→ Extract to read:
Line 214: mixing meters and miles. Is that how distances are reported for the AQS monitors? Why not meters and kilometers or feet and miles?

We have updated Figure 1 to use meters and kilometers to maintain consistency.

Section 2.4: Concerning the way that you classified the monitors, would it make sense to create categories such as “rural interstates”, “urban interstates”, “industrial interstates”, etc. The location of nearby non-interstate roads and industry will certainly affect your results, especially in the pixel size of a satellite instrument. Development typically occurs along major roadways. You could create such bins based on population density or some other metric that indicates how developed an area is.

→ What this task involves:
Please continue the comment-and-reply exchange on AQS monitors near interstates from the point where it stops.

→ Provided information:
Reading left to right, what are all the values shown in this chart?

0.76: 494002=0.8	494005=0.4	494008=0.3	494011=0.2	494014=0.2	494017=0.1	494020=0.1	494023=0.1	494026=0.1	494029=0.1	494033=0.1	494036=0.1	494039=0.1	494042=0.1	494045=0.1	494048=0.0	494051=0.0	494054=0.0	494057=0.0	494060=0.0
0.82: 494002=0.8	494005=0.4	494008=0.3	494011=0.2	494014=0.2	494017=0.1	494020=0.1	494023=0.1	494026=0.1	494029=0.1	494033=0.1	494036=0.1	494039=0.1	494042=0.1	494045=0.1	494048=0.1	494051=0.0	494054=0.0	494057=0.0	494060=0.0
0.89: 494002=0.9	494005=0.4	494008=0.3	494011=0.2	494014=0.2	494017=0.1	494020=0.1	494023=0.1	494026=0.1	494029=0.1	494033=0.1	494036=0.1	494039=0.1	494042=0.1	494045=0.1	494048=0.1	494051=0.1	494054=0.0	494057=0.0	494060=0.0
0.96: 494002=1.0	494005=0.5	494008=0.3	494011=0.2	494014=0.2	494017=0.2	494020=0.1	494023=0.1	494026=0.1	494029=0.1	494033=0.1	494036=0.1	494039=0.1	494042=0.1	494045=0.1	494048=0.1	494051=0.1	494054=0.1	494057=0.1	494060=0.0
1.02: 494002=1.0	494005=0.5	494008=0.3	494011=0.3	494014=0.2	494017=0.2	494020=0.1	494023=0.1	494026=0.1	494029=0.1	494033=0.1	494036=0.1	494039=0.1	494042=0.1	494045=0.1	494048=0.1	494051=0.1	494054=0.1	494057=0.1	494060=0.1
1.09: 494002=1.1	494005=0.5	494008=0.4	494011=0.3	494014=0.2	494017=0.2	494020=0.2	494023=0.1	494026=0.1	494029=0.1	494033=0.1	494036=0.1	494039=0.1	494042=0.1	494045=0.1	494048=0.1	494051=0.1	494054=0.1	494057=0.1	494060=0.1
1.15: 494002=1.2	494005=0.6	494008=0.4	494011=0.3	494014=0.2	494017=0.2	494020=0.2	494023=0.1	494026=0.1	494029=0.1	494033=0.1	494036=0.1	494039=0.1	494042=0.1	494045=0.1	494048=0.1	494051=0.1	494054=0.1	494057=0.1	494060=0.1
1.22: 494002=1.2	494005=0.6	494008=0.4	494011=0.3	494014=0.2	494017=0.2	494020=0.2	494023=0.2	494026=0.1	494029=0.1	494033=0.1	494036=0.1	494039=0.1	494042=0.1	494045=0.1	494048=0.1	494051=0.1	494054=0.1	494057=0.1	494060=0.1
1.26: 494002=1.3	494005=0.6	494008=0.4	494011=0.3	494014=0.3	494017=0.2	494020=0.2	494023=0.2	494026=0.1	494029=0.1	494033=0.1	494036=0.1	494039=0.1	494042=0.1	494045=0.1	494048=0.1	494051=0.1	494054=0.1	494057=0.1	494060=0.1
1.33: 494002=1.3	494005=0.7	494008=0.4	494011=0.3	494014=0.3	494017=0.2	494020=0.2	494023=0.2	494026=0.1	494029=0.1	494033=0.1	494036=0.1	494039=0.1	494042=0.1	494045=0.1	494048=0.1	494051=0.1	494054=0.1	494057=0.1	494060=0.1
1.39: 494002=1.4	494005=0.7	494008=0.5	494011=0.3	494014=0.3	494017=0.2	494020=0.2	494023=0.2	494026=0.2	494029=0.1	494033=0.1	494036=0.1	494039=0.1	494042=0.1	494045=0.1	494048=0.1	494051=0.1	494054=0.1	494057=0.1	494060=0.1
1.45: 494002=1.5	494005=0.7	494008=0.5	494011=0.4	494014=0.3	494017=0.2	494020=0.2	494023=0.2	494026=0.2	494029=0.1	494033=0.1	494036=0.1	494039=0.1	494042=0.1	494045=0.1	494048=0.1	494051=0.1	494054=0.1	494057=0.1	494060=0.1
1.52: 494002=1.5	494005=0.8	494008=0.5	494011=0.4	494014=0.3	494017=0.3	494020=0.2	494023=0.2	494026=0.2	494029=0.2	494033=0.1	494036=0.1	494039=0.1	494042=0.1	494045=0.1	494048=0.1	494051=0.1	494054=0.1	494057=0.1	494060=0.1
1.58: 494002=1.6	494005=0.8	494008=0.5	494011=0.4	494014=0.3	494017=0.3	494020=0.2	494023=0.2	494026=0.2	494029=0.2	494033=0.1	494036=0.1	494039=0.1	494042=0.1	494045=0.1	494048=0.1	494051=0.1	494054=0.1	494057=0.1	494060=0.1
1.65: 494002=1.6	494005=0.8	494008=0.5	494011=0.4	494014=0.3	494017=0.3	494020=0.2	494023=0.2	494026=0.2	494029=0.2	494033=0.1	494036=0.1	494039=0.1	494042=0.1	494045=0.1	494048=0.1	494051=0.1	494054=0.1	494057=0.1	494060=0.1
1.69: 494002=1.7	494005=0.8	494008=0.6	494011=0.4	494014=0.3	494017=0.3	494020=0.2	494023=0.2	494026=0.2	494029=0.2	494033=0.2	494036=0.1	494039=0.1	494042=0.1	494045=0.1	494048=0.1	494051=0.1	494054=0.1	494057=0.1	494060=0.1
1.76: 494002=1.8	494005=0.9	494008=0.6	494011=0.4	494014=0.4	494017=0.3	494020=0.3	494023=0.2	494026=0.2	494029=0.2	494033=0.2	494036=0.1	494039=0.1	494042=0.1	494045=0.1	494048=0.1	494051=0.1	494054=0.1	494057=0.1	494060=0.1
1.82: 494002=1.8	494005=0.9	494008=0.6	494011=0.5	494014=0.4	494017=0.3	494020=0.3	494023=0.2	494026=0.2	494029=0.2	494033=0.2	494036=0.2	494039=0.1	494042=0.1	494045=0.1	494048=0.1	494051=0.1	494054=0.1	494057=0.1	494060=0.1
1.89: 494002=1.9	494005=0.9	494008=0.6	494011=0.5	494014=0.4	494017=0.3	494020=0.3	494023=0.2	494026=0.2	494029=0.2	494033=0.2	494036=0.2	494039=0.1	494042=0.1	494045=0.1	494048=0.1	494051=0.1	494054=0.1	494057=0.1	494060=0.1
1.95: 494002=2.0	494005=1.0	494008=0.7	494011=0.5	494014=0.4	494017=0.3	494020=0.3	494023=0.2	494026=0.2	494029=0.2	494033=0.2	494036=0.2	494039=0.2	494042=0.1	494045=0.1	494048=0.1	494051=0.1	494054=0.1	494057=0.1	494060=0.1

→ Result of the task:
We appreciate this suggestion and agree that land-use and urban vs rural areas influence NO₂ levels. We further classified interstate monitors as urban or rural interstates by spatially joining the monitor Point data with the Census Bureau’s 2020 Urban Areas Tiger/Line Shapefile. Since we only found one interstate monitor that was in a rural area, we decided not to do further analysis, but have mentioned this in in section 2.4.

Figure 1: The time period isn’t specified. A summer month? An annual average? Could you show these relationships for four seasons? Regions?

We have clarified that the time period used in Figure 1 is 2019 to 2023 within the figure caption and main text, specifying that the distributions represent daily observations. We also added a brief paragraph and a supplemental figure (Figure S4) on the seasonal relationships.

Figure 3: Are the TEMPO observations filtered for the same time of day as the TROPOMI overpass to make this more of an apples-to-apples comparison? I see now in the paragraph beginning on line 451 that the TEMPO data are for all hours.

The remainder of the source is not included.